OBJECTIVE
Render the lines from the first one through the line containing "list Linux Object" as a Markdown table with the columns Row and Line, numbering each row and skipping blank lines. Leave the pictures out.
**** RECORD EXTRACTS
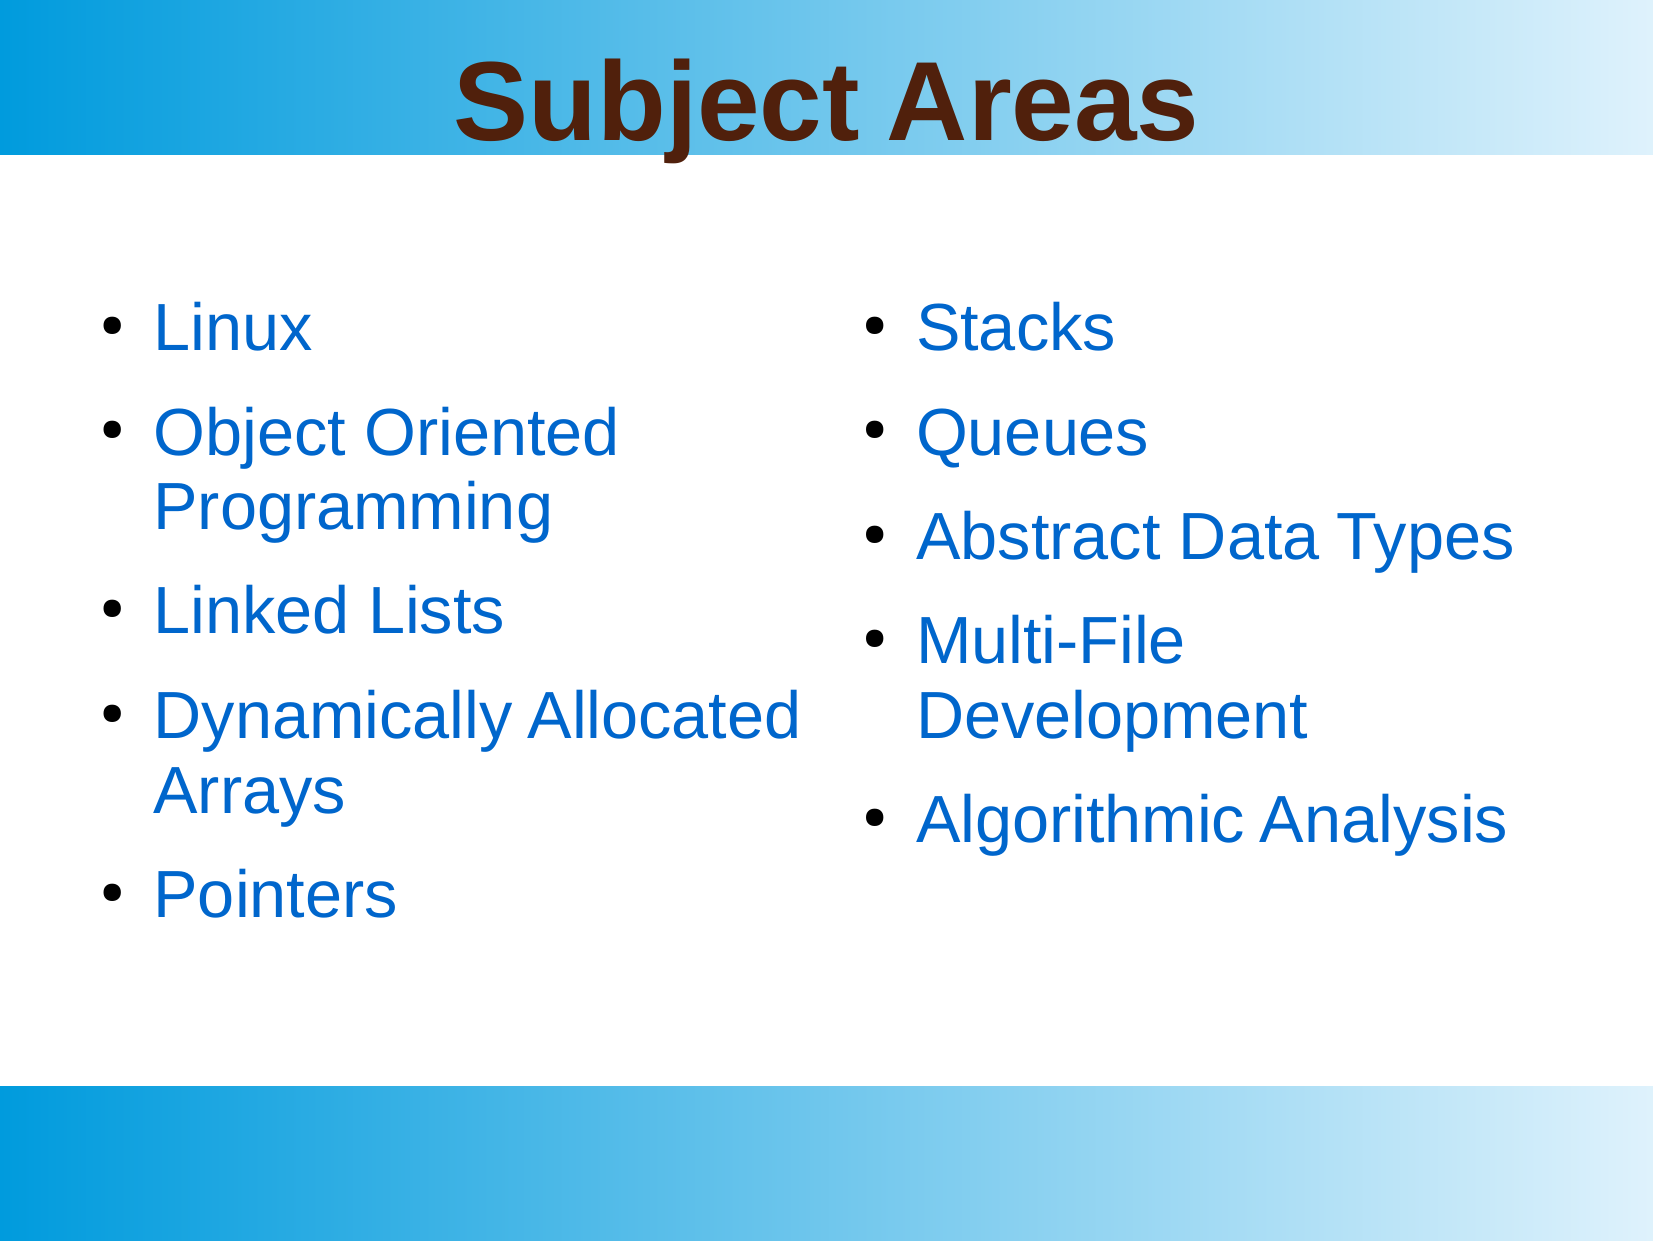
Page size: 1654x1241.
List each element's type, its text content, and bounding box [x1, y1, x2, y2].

title Subject Areas [82, 38, 1571, 165]
list Stacks Queues Abstract Data Types Multi-File Development Algorithmic Analysis [845, 290, 1572, 1010]
list Linux Object Oriented Programming Linked Lists Dynamically Allocated Arrays Pointers [82, 290, 809, 1010]
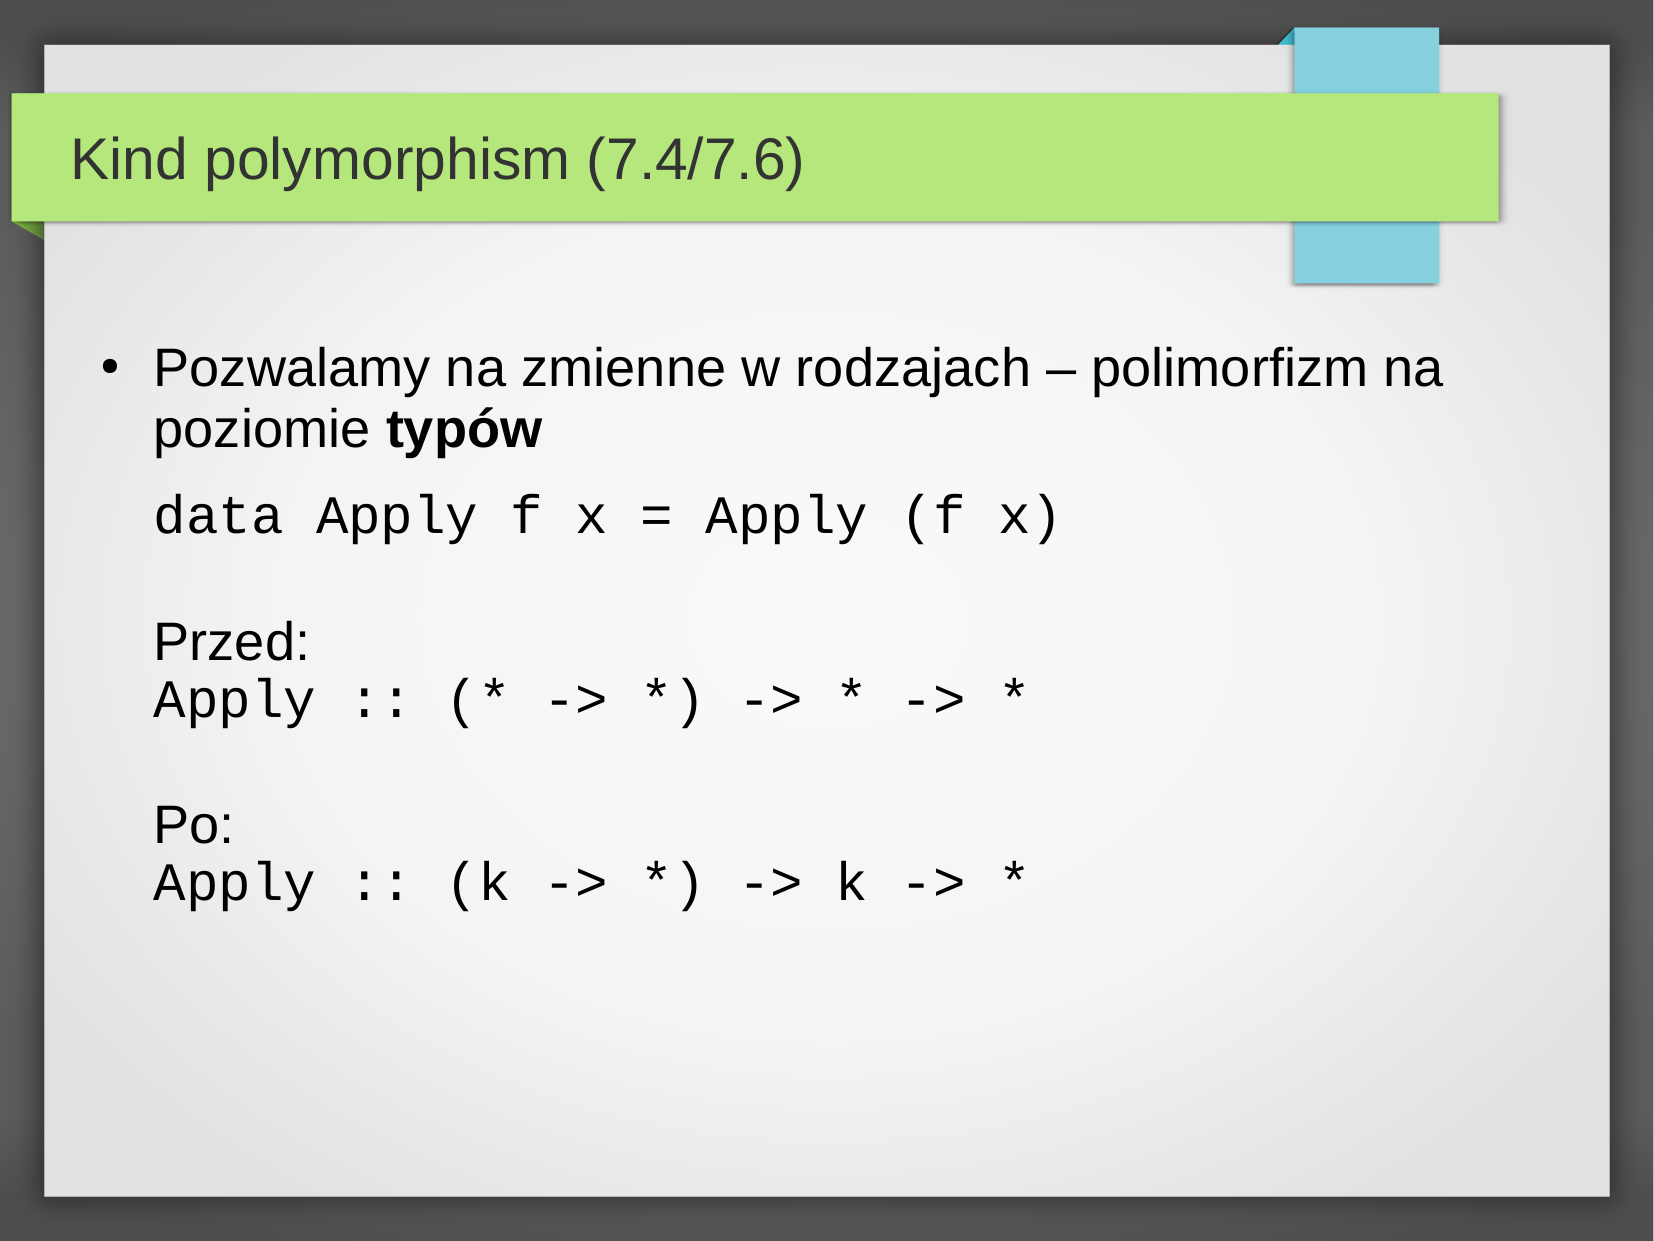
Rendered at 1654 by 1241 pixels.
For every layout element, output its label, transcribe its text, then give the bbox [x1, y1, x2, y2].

title Kind polymorphism (7.4/7.6) [70, 106, 1229, 213]
list Pozwalamy na zmienne w rodzajach – polimorfizm na poziomie typów data Apply f x = Apply (f x) Przed: Apply :: (* -> *) -> * -> * Po: Apply :: (k -> *) -> k -> * [82, 337, 1538, 1058]
picture [0, 0, 1654, 1241]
********
OUTPUT FOR THIS TASK
| Row | Line |
|---|---|
| 1 | Page size: 1654x1241. |
| 2 | List each element's type, its text content, and bounding box [x1, y1, x2, y2]. |
| 3 | title Subject Areas [82, 38, 1571, 165] |
| 4 | list Stacks Queues Abstract Data Types Multi-File Development Algorithmic Analysis [845, 290, 1572, 1010] |
| 5 | list Linux Object Oriented Programming Linked Lists Dynamically Allocated Arrays Pointers [82, 290, 809, 1010] |